Large ensembles brought together remotely in the Video Conference Era are still unusual, and this video arrangement surfaces parts of ensembles which are often overlooked. Having the opportunity to so easily change the visual focus within the music means the editing can call out different instruments to highlight the nuances of the arrangement in new ways. While in a concert the only way to stand out is to stand up, here musicians in the group who are often overlooked (oboe and bassoon, I’m looking at you) are featured as prominent stars centre screen! The editing highlights the depth in numbers of the group, with what seems like an endless cast rotating on our screen (so many horns!). The up-close editing also treats us to a little of each musician’s personality with them at home wearing whatever and playing wherever they feel comfortable; whether that be a suit, pyjamas, their garden, or 80s athletic headbands.

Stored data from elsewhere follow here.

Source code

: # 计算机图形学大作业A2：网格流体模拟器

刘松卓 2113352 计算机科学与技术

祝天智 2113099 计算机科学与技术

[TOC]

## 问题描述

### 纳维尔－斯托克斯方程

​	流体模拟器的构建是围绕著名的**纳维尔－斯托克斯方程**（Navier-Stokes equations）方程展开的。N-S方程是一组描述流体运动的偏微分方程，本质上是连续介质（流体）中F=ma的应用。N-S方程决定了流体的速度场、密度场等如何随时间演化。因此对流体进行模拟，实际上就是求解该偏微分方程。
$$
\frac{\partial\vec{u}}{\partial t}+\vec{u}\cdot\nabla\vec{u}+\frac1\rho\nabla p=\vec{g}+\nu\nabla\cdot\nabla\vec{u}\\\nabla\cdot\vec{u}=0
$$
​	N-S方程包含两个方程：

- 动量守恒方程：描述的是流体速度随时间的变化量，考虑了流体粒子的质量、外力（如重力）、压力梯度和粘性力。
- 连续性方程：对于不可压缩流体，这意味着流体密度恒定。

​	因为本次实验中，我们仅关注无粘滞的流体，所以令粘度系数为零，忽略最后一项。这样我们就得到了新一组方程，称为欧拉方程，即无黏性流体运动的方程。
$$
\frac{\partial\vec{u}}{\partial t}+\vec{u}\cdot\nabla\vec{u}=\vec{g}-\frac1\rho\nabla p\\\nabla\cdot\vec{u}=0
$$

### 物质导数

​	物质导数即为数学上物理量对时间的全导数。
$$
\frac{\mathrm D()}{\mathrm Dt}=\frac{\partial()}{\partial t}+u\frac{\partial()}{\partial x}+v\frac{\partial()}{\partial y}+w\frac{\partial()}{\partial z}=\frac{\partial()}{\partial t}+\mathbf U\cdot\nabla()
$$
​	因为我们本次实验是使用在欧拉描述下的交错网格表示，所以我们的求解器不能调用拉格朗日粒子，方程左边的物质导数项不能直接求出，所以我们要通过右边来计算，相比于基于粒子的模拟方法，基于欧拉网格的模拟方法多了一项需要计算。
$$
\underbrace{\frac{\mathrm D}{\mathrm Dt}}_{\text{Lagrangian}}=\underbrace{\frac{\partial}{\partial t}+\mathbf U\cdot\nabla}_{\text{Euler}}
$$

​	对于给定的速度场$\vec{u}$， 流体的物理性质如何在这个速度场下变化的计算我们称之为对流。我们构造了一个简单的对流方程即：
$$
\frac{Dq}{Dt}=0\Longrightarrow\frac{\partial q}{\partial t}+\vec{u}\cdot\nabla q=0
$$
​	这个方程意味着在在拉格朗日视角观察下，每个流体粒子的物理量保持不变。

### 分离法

The editing also allows unexpected time-bending moments – like a person running around the back during a panoramic photo – with some cast members managing to appear twice at the same (Alden Banta playing contrabass clarinet and bassoon simultaneously). From a technical perspective syncing the audio and video so well is obviously a feat, and credit for that seems to sit with Tyler McDiarmid as the audio engineer, as well as Truesdell for his instigation.
So commendations are due for all involved for a new musical innovation. Unfortunately, it also acts as a reminder of the live music that we are missing, and the richness and warmth, and all-encompassing sound of being in the room. Perhaps I need to invest in a home setup more like a Tokyo Listening Bar, but instead a spotty internet connection and living next to an excitable fire station make for a lower quality audio affair noisier even if the chatting punters and cocktail-shaking of the bartender aren’t here. In that respect, it is a welcome event but still a sad reminder.